For the next year and a half, I failed to land another book project, and it wasn’t for lack of trying. Amidst the magazine writing and the part-time gig, three other well-developed ideas failed to launch. I was working through one of them with my agent’s then-assistant, Farley Chase, growing increasingly frustrated – with the idea, not with Farley – when I swore, “Dude, you’re not going to like hearing this, but this isn’t the book I really want to write. I want to write one about the CNAC Hump fliers. I think about that story every day.
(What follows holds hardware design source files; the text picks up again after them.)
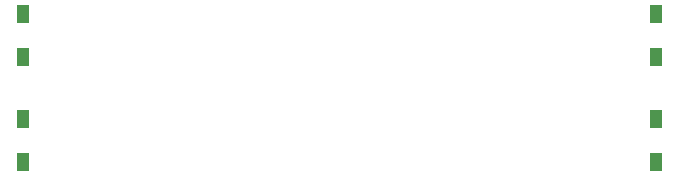
<source format=gbr>
%TF.GenerationSoftware,KiCad,Pcbnew,7.0.1*%
%TF.CreationDate,2023-04-20T14:42:13+09:00*%
%TF.ProjectId,dcc-adapter-board-kato-1.310-21mtc,6463632d-6164-4617-9074-65722d626f61,rev?*%
%TF.SameCoordinates,Original*%
%TF.FileFunction,Paste,Bot*%
%TF.FilePolarity,Positive*%
%FSLAX46Y46*%
G04 Gerber Fmt 4.6, Leading zero omitted, Abs format (unit mm)*
G04 Created by KiCad (PCBNEW 7.0.1) date 2023-04-20 14:42:13*
%MOMM*%
%LPD*%
G01*
G04 APERTURE LIST*
G04 Aperture macros list*
%AMRoundRect*
0 Rectangle with rounded corners*
0 $1 Rounding radius*
0 $2 $3 $4 $5 $6 $7 $8 $9 X,Y pos of 4 corners*
0 Add a 4 corners polygon primitive as box body*
4,1,4,$2,$3,$4,$5,$6,$7,$8,$9,$2,$3,0*
0 Add four circle primitives for the rounded corners*
1,1,$1+$1,$2,$3*
1,1,$1+$1,$4,$5*
1,1,$1+$1,$6,$7*
1,1,$1+$1,$8,$9*
0 Add four rect primitives between the rounded corners*
20,1,$1+$1,$2,$3,$4,$5,0*
20,1,$1+$1,$4,$5,$6,$7,0*
20,1,$1+$1,$6,$7,$8,$9,0*
20,1,$1+$1,$8,$9,$2,$3,0*%
G04 Aperture macros list end*
%ADD10RoundRect,0.203704X-0.346296X0.596296X-0.346296X-0.596296X0.346296X-0.596296X0.346296X0.596296X0*%
%ADD11RoundRect,0.203704X0.346296X-0.596296X0.346296X0.596296X-0.346296X0.596296X-0.346296X-0.596296X0*%
G04 APERTURE END LIST*
D10*
%TO.C,LED_{Rear_Left}1*%
X66430000Y-30800000D03*
X66430000Y-27100000D03*
%TD*%
D11*
%TO.C,LED_{Front_Left}1*%
X120070000Y-27100000D03*
X120070000Y-30800000D03*
%TD*%
%TO.C,LED_{Front_Right}1*%
X120070000Y-36000000D03*
X120070000Y-39700000D03*
%TD*%
D10*
%TO.C,LED_{Rear_Right}1*%
X66430000Y-39700000D03*
X66430000Y-36000000D03*
%TD*%
M02*

</source>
I can’t wrap my head around the fact that it didn’t sell.”
Rather than telling me to get stuffed for wasting so much of his time, Farley asked me to send him the rejected proposal.
I hadn’t looked at it in 18 months, not quite being able to face the failure, but I attached it to an email and sent it east regardless.
Farley took it home and read it and called me the next day: “Two things. One, you’re right, it’s a great story. Two, your proposal doesn’t do it justice. Read it again and we’ll talk.”
I swallowed my ego and did as I was told and lo! Farley was right. The first China’s Wings proposal hadn’t sold because it wasn’t any good.
Sure, I’d included great anecdotes, but as the next six years of research and writing would teach me, there’s no end of phenomenal anecdotes about the China National Aviation Corporation. I just hadn’t given the proposal any structure. I’d tossed good meat in front of my potential editors, but I hadn’t given them any skeleton from which to hang it. Without that skeleton, they couldn’t envision a finished book, and if a book proposal has one single overriding mission, it’s to make an editor clearly see the finished book.
In that, I’d definitely failed.
With Farley’s guidance, I invested another six weeks in revising the China’s Wings proposal yet again. However, much as I loved the story, I was also full of dread. I really was clinging to the end of the rope. As a writer, another rejection would drop me into free fall.
I fedexed the finished proposal on a Wednesday, scheduled to hit editors’ desks on Friday. (Which is neat to ponder from my current perspective, considering what I now know about the strong CNAC/Fedex connection — I doubt many Fedex employees know about it, and it’s a fascinating aspect of their company’s heritage.) Editors do their reading over weekends. Monday was silent, and I suffered. Tuesday was not. My agent, Ronald Goldfarb, fielded offers from several publishing houses. Wednesday afternoon, Bantam Dell bought it for a handsome fee.
I’d stepped out of my apartment to take Ronald’s call and heard the news on the white concrete around the complex’s pool. I staggered upstairs, collapsed on my bed, pulled a blanket over my head, and sobbed tears of relief.
I flew to New York to ink the contract and meet my “acquiring editor”, John Flicker.